§ **Instrução a**:
Reescreva as entradas desde o início até à linha que contém "célozza meg.", substituindo "Snapdragon" por "Exynos" e deixando tudo o resto inalterado.
====== Texto para análise
A poesia ao serviço do Estado

Tradução chinesa de poesia anticolonial de expressão portuguesa

Nos anos 50 do século passado, até ao início da Revolução Cultural (1966-1976), a jovem República Popular da China começa a sentir urgência em sair do isolamento imposto pela comunidade internacional. Ao dar os primeiros passos no estabelecimento de relações oficiais ou mesmo não oficiais com o mundo exterior – sobretudo dentro da esfera de influência da URSS – a China popular procura, de todas as formas, nomeadamente através da diplomacia cultural, estabelecer “amizade” com os futuros “países irmãos”. 

Ao identificar-se com a linha de luta das nações colonizadas de expressão portuguesa e procurando conquistar mais influência na cena internacional, a China revolucionária aposta na tradução literária. Na Conferência dos Escritores Afro-asiáticos de 1958, em Tasquente (capital do actual Uzbequistão), estiveram presentes intelectuais como Kuo Mo-jo (em mandarim: Guō Mòruò, 1892-1978), uma das figuras do sector cultural da China continental mais importantes de então e também presidente da Academia Chinesa de Ciências (1949-1978), Mário Pinto de Andrade (1928-1990), um dos líderes da luta pela independência angolana, e Marcelino dos Santos (1929-2020), poeta moçambicano.

A nova China dedica a Marcelino dos Santos uma antologia poética exclusiva, em 1962, ao passo que Angola merece, no ano seguinte, uma colectânea nacional. Vários poemas cabo-verdianos ou guineenses são igualmente traduzidos e inseridos nas diversas antologias africanas. Nestas publicações que o círculo intelectual da China comunista tem o privilégio de aceder, os lutadores africanos pela independência são apresentados como revolucionários e, sobretudo, como poetas.

Num artigo que escrevi recentemente no Jornal Tribuna de Macau evoquei Gē Bǎoquán (1913-2000), o maior divulgador chinês de Púchkin e Shevchenko e que é curiosamente também tradutor de vários poetas africanos de língua portuguesa, tendo até elaborado estas antologias de Marcelino dos Santos e de Angola. Traduziu também, através da língua russa, Aguinaldo Fonseca (1922-2014).

Yuán Míngqīng e Zhāng Lìfāng , investigadoras chinesas de estudos africanos, escreveram, em 2020, um artigo no portal xangainês de notícias “The Paper” sobre o “Movimento literário afro-asiático e a história [chinesa] da tradução da literatura africana”. A anglicista e a historiadora de arte, respectivamente, apontam que “, quando a China e os países africanos já deixam de ser representantes revolucionários, a retórica de aliança ‘anti-imperialista’ ou ‘anticolonialista’ perde validade”.
============
§ **Instrução b**:
Responda a estas perguntas sobre o texto relativo à tradução chinesa de poesia anticolonial:
(i) Em que ano a China dedicou a Marcelino dos Santos uma antologia poética exclusiva?
(ii) Em que cidade decorreu a Conferência dos Escritores Afro-asiáticos de 1958?
(iii) Através de que língua traduziu Gē Bǎoquán Aguinaldo Fonseca?
====== Entradas extraídas
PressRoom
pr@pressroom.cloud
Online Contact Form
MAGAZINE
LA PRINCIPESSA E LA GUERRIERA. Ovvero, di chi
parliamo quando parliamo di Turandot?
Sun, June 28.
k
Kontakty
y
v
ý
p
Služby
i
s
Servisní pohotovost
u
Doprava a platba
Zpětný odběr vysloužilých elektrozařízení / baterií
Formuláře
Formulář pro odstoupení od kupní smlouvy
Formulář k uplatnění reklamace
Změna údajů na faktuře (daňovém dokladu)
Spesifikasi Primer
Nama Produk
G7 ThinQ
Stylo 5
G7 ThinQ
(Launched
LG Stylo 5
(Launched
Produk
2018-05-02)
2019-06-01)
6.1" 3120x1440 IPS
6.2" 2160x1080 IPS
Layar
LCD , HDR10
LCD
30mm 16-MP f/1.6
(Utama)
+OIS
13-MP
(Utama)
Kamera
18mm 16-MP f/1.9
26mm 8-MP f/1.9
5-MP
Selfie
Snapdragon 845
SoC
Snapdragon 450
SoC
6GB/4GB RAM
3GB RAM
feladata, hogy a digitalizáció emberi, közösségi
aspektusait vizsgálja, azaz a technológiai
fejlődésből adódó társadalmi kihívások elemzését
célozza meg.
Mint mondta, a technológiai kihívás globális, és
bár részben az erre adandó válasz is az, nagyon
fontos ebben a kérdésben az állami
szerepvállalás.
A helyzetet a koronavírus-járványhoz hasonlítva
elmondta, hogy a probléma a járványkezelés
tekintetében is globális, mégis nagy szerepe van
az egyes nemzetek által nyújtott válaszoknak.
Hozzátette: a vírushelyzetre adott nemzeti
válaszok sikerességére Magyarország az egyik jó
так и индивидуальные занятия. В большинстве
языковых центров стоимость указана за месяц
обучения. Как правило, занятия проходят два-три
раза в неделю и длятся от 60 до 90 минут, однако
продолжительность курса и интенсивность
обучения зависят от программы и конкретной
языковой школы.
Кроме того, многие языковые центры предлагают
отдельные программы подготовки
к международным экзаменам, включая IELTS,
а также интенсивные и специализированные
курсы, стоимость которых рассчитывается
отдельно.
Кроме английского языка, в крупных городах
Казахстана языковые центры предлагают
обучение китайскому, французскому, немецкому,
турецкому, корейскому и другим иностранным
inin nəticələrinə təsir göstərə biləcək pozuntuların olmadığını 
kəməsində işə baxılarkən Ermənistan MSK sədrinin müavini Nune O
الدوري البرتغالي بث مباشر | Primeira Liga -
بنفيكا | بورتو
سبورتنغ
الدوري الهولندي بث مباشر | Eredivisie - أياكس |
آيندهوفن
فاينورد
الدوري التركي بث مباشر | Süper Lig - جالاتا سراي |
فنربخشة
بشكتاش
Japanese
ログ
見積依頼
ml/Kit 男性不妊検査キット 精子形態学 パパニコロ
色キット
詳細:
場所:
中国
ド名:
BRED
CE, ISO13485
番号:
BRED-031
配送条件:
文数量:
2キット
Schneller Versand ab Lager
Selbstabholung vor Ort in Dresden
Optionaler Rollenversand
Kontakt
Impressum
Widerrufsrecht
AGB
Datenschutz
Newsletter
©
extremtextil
============
§ **Espaço de resposta a**:
PressRoom
pr@pressroom.cloud
Online Contact Form
MAGAZINE
LA PRINCIPESSA E LA GUERRIERA. Ovvero, di chi
parliamo quando parliamo di Turandot?
Sun, June 28.
k
Kontakty
y
v
ý
p
Služby
i
s
Servisní pohotovost
u
Doprava a platba
Zpětný odběr vysloužilých elektrozařízení / baterií
Formuláře
Formulář pro odstoupení od kupní smlouvy
Formulář k uplatnění reklamace
Změna údajů na faktuře (daňovém dokladu)
Spesifikasi Primer
Nama Produk
G7 ThinQ
Stylo 5
G7 ThinQ
(Launched
LG Stylo 5
(Launched
Produk
2018-05-02)
2019-06-01)
6.1" 3120x1440 IPS
6.2" 2160x1080 IPS
Layar
LCD , HDR10
LCD
30mm 16-MP f/1.6
(Utama)
+OIS
13-MP
(Utama)
Kamera
18mm 16-MP f/1.9
26mm 8-MP f/1.9
5-MP
Selfie
Exynos 845
SoC
Exynos 450
SoC
6GB/4GB RAM
3GB RAM
feladata, hogy a digitalizáció emberi, közösségi
aspektusait vizsgálja, azaz a technológiai
fejlődésből adódó társadalmi kihívások elemzését
célozza meg.

§ **Espaço de resposta b**:
(i) Em 1962.
(ii) Em Tasquente.
(iii) Através da língua russa.